Irrité par les bruits émanant de l’appartement de la femme, particulièrement son apprentissage nocturne de la guitare, le septuagénaire aurait disjoncté et s’en est pris à la victime.
D’autres résidents de l’immeuble de l’avenue De Bourlamaque, témoins de l’agression, avaient décrit le comportement de Roger Bergeron comme celui d’un homme «complètement hystérique» à l’ouverture du procès à l’automne.
Comportement «hautement inhabituel»
Or, l’avocat de ce dernier a plaidé qu’une telle agressivité n’a rien à voir avec la personnalité de celui qui n’a aucun antécédent judiciaire.
Il rejette la faute de ce comportement violent sur l’importante quantité d’alcool que Bergeron a bue ce soir-là, lui qui avait l’habitude de «s’assommer» pour fuir le bruit causé tant par ses acouphènes récurrents que par sa voisine.
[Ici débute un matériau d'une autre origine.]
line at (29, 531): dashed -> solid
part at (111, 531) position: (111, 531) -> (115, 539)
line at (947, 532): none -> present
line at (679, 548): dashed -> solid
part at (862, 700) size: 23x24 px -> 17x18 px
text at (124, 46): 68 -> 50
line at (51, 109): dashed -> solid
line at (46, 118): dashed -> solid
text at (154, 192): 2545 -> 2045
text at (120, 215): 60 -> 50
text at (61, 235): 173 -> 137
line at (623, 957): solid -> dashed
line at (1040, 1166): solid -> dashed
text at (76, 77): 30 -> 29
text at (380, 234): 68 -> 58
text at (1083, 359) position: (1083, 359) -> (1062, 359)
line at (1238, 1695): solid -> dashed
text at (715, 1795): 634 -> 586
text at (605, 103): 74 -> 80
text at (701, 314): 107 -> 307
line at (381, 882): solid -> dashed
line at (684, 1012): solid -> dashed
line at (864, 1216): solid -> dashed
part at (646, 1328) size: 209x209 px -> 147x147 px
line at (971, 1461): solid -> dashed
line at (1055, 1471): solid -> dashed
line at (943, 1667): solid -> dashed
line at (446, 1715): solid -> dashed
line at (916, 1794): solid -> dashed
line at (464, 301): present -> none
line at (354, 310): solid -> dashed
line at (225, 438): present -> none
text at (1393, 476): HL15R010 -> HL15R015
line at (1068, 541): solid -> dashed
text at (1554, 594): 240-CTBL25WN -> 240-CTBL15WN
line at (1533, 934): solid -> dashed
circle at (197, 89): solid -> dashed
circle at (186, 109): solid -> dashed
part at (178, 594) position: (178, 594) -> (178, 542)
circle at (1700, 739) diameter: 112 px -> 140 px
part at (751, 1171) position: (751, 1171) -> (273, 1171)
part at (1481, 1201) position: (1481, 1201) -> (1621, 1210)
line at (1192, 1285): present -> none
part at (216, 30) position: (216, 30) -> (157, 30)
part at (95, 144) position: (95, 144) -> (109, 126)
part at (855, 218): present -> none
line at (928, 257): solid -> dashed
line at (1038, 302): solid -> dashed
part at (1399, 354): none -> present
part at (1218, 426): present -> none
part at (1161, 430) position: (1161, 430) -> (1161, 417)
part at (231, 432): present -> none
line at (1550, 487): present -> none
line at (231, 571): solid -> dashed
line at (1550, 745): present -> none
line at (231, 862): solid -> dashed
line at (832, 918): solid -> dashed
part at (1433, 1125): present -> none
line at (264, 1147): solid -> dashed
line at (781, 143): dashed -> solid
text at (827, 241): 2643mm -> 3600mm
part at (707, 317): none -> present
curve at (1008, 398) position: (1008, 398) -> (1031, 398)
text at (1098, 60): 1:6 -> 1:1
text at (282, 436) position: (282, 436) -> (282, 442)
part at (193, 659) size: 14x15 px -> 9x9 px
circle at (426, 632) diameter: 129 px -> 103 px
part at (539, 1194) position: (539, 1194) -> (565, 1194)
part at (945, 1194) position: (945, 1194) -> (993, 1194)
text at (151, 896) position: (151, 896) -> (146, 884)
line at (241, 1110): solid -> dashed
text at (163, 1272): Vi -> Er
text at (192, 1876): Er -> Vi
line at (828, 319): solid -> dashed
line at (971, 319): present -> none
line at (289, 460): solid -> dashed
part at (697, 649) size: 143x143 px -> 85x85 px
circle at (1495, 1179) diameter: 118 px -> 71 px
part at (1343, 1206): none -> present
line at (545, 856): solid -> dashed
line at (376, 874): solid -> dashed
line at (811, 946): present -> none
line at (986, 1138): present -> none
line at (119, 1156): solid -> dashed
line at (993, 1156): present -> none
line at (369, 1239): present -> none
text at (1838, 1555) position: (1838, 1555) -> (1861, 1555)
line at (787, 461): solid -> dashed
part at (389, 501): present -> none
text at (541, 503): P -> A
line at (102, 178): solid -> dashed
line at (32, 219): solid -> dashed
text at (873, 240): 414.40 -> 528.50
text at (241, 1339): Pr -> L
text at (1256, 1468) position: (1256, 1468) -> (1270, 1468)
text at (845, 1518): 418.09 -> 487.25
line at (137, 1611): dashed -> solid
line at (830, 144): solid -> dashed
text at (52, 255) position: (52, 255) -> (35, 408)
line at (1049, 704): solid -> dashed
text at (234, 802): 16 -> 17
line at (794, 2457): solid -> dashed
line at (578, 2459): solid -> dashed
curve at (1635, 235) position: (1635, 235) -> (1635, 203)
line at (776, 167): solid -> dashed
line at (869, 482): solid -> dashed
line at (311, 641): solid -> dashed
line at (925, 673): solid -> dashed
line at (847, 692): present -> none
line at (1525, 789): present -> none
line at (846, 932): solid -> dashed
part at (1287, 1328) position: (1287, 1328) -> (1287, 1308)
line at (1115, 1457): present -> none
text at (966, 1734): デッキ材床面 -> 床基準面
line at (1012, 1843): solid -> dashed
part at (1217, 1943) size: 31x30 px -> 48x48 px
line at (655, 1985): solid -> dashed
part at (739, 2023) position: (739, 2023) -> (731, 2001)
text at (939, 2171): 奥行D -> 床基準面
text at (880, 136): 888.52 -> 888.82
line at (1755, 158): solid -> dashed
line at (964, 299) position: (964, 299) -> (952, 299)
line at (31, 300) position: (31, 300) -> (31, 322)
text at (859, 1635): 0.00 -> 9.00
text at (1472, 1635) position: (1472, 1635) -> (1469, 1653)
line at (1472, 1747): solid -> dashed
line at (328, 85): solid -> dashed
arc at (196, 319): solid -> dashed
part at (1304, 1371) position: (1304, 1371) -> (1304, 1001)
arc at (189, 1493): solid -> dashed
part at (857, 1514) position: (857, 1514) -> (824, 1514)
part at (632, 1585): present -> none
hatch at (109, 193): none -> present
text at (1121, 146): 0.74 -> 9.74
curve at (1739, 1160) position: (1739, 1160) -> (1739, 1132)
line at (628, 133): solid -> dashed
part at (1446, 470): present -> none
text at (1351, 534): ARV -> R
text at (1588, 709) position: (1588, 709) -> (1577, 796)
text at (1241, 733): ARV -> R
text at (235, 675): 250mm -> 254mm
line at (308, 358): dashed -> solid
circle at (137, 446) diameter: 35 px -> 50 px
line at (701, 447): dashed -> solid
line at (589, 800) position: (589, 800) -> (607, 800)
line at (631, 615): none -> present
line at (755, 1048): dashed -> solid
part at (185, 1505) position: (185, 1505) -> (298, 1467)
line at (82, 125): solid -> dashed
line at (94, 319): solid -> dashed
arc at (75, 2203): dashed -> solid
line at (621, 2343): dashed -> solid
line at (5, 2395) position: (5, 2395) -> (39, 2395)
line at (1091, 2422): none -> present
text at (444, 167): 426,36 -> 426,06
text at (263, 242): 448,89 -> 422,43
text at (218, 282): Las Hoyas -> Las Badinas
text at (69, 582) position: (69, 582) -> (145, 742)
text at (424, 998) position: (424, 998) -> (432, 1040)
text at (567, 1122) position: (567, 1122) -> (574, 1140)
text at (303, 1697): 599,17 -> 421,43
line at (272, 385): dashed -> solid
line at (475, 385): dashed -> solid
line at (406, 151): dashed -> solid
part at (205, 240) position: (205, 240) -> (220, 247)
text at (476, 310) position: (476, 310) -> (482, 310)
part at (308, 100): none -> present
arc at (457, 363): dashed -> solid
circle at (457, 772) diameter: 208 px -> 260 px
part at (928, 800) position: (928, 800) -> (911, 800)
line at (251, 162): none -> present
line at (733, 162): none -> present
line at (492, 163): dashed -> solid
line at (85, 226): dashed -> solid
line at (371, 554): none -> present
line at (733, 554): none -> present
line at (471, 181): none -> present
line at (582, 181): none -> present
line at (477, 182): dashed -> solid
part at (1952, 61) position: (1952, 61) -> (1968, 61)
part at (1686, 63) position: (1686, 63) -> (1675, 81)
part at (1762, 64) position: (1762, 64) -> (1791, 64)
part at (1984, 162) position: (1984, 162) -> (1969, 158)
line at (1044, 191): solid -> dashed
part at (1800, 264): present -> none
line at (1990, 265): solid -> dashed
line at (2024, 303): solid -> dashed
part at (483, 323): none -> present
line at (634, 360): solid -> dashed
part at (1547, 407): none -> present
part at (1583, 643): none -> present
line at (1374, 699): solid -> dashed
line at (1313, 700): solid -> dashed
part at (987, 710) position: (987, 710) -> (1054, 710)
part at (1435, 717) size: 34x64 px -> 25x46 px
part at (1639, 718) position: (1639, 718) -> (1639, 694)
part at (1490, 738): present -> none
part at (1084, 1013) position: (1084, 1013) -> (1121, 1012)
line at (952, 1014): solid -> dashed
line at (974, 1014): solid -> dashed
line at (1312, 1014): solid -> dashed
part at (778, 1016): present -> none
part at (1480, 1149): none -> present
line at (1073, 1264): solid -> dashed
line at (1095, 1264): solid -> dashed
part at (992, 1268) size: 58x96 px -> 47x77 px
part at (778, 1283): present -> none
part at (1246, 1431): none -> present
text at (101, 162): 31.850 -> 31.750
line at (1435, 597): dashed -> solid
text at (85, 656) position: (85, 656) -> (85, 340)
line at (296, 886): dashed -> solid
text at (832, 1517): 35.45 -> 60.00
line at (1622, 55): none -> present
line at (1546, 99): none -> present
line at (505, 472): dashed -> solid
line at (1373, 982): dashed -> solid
Me Sébastien St-Laurent a insisté lors de sa plaidoirie lundi sur le fait que son client a fait la preuve lors de son témoignage de sa personnalité non violente.
«Une telle rupture dans le comportement de monsieur démontre qu’il n’était pas dans son état habituel», soutient l’avocat.
Même les propos troublants qu’a tenus l’homme militent en ce sens, selon lui.
Rappelons que des témoins ont entendu Roger Bergeron répéter: «Je vais la tuer! Je vais la tuer!», à propos de sa voisine, Aline Dupré.
Il aurait aussi fait des verbalisations à un policier, soutenant qu’il aurait dû la battre «dès le début».
«Enfin, je vais bien dormir», aurait-il ajouté.
«Ce sont des propos qu’on a de la difficulté à lui attribuer aujourd’hui tellement ce n’est pas qui il est», a plaidé Me St-Laurent.
Perte de mémoire
Roger Bergeron a témoigné devant la juge Chantale Pelletier lundi.
Chétif, les épaules voûtées vers l’avant, la voix faible; l’homme de 70 ans détonne en effet avec «l’enragé» qu’ont décrit les témoins de l’agression.
Il dit n’avoir aucun souvenir après le moment où il a titubé vers sa chambre pour se mettre au lit après s’être enfilé des bières fortes et trois grands verres de brandy.
Une bouteille de 500 ml a d’ailleurs été retrouvée fracassée sur les lieux.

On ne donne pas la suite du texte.